EIGEN MODERN
Anyone familiar with the work of Valentina Seidel and Joachim Brohm will immediately recognize the interplay between the two in the exhibition title EIGEN MODERN. Valentina Seidel, for instance, has created a photographic project titled Eigen Brot (“Own Bread”), dedicated to society’s outsiders, while Joachim Brohm, in several photo series and books, has explored the architecture of Classical Modernism – for example, the afterlife of Mies van der Rohe’s buildings.
In this exhibition, both strands are interwoven: Seidel’s photographs of outsiders are shown alongside Brohm’s images of modernist architecture. Yet, there is also a third element. The two artists have invited an outsider, Michael Pleißner (†2025), as a guest artist. He contributes a series of dream houses – both architectural models and sculptures – whose
intricate, ornamental forms stand in striking contrast to the purity ideals of Classical Modernist architecture.
And yet, both belong equally to the idea of modernity. For modernity, in its very structure, is dialectical: the more radically it manifests the rational and the reduced, the more urgently it requires a counterpole of the wild and chaotic. It is only by defining outsiders that something else can be declared the norm. One cannot exist without the other, and the dynamic, the progress of modernity itself, derives precisely from its ability to integrate resistance to itself from the very beginning. This may even constitute its particular distinction from other epochs. Thus, the title EIGEN MODERN can also be read as suggesting that the exhibition, through its exemplary works, allows us to trace this distinctive self-relation of modernity – and, in doing so, to understand it more deeply.

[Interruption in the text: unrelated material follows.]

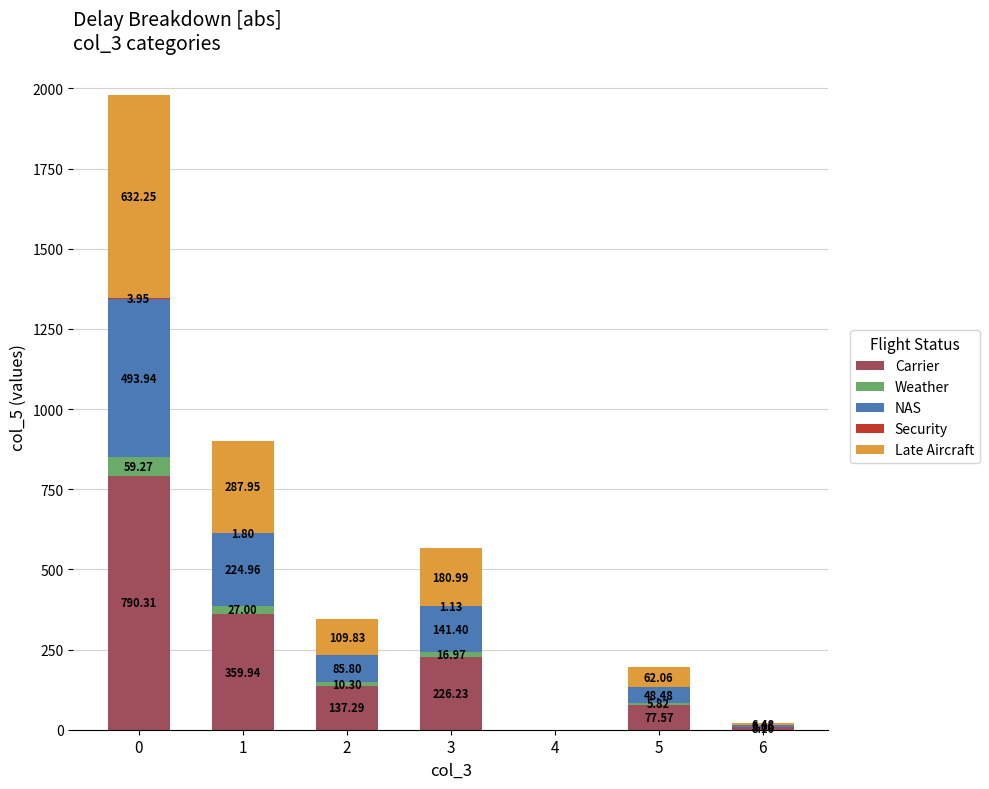

Count the number of categories in the chart.

7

No medium fits this theme better than photography. Photography is THE medium of modernity: on the one hand, considered as objective and cool as the ,form follows function´ paradigm; on the other, its technical conditions have constantly provoked experimentation and contradiction. The history of photography is therefore also a history of diverse
outbursts and technical explorations. In EIGEN MODERN, this becomes visible through the combination of various important modes of photography – from black and white to inverted images – brought together in one exhibition.